Faculty of Information Science and Technology, National University of Malaysia, 43600 UKM Bangi, Malaysia.
J Chem Inf Model. 2010 Aug 23;50(8):1340-9. doi: 10.1021/ci1001235.
This paper discusses the weighting of two-dimensional fingerprints for similarity-based virtual screening, specifically the use of weights that assign greatest importance to the substructural fragments that occur least frequently in the database that is being screened. Virtual screening experiments using the MDL Drug Data Report and World of Molecular Bioactivity databases show that the use of such inverse frequency weighting schemes can result, in some circumstances, in marked increases in screening effectiveness when compared with the use of conventional, unweighted fingerprints. Analysis of the characteristics of the various schemes demonstrates that such weights are best used to weight the fingerprint of the reference structure in a similarity search, with the database structures' fingerprints unweighted. However, the increases in performance resulting from such weights are only observed with structurally homogeneous sets of active molecules; when the actives are diverse, the best results are obtained using conventional, unweighted fingerprints for both the reference structure and the database structures.
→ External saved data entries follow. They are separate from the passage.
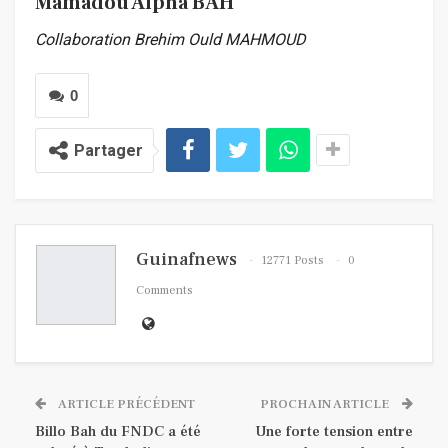
Mamadou Alpha BAH
Collaboration Brehim Ould MAHMOUD
0
Partager
Guinafnews
12771 Posts
0
Comments
ARTICLE PRÉCÉDENT
PROCHAIN ARTICLE
Billo Bah du FNDC a été
Une forte tension entre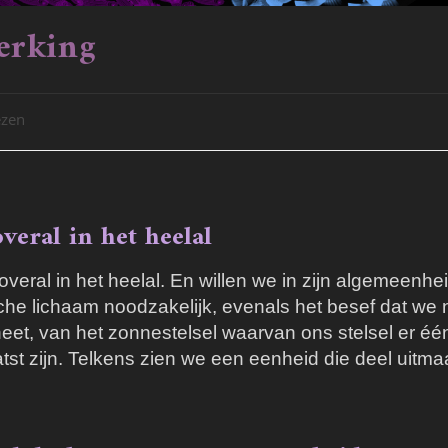
erking
ezen
veral in het heelal
veral in het heelal. En willen we in zijn algemeenhe
ische lichaam noodzakelijk, evenals het besef dat we
t, van het zonnestelsel waarvan ons stelsel er één 
tst zijn. Telkens zien we een eenheid die deel uitm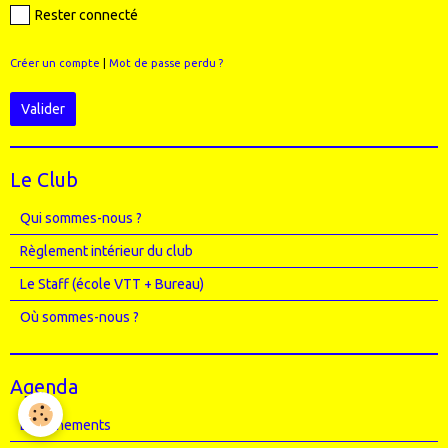
Rester connecté
Créer un compte
|
Mot de passe perdu ?
Valider
Le Club
Qui sommes-nous ?
Règlement intérieur du club
Le Staff (école VTT + Bureau)
Où sommes-nous ?
Agenda
Entrainements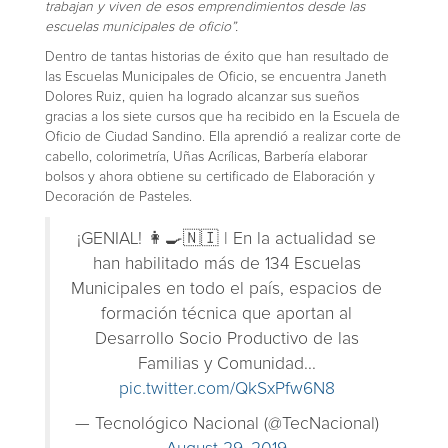
trabajan y viven de esos emprendimientos desde las
escuelas municipales de oficio”.
Dentro de tantas historias de éxito que han resultado de
las Escuelas Municipales de Oficio, se encuentra Janeth
Dolores Ruiz, quien ha logrado alcanzar sus sueños
gracias a los siete cursos que ha recibido en la Escuela de
Oficio de Ciudad Sandino. Ella aprendió a realizar corte de
cabello, colorimetría, Uñas Acrílicas, Barbería elaborar
bolsos y ahora obtiene su certificado de Elaboración y
Decoración de Pasteles.
¡GENIAL! 👩‍🍳🇳🇮 | En la actualidad se
han habilitado más de 134 Escuelas
Municipales en todo el país, espacios de
formación técnica que aportan al
Desarrollo Socio Productivo de las
Familias y Comunidad...
pic.twitter.com/QkSxPfw6N8
— Tecnológico Nacional (@TecNacional)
本文讨论了基于相似性的虚拟筛选中二维指纹的加权问题,特别是使用权重的方法,为数据库中出现频率最低的子结构片段分配最大的权重。使用 MDL Drug Data Report 和 World of Molecular Bioactivity 数据库进行虚拟筛选实验表明,在某些情况下,与使用传统的未加权指纹相比,使用这种逆频率加权方案可以显著提高筛选效果。对各种方案特征的分析表明,这种权重最适合用于在相似性搜索中加权参考结构的指纹,而数据库结构的指纹则不加权。然而,只有在活性分子结构均匀的情况下,这种权重才能提高性能;当活性分子多样化时,最好的结果是使用传统的、未加权的指纹来表示参考结构和数据库结构。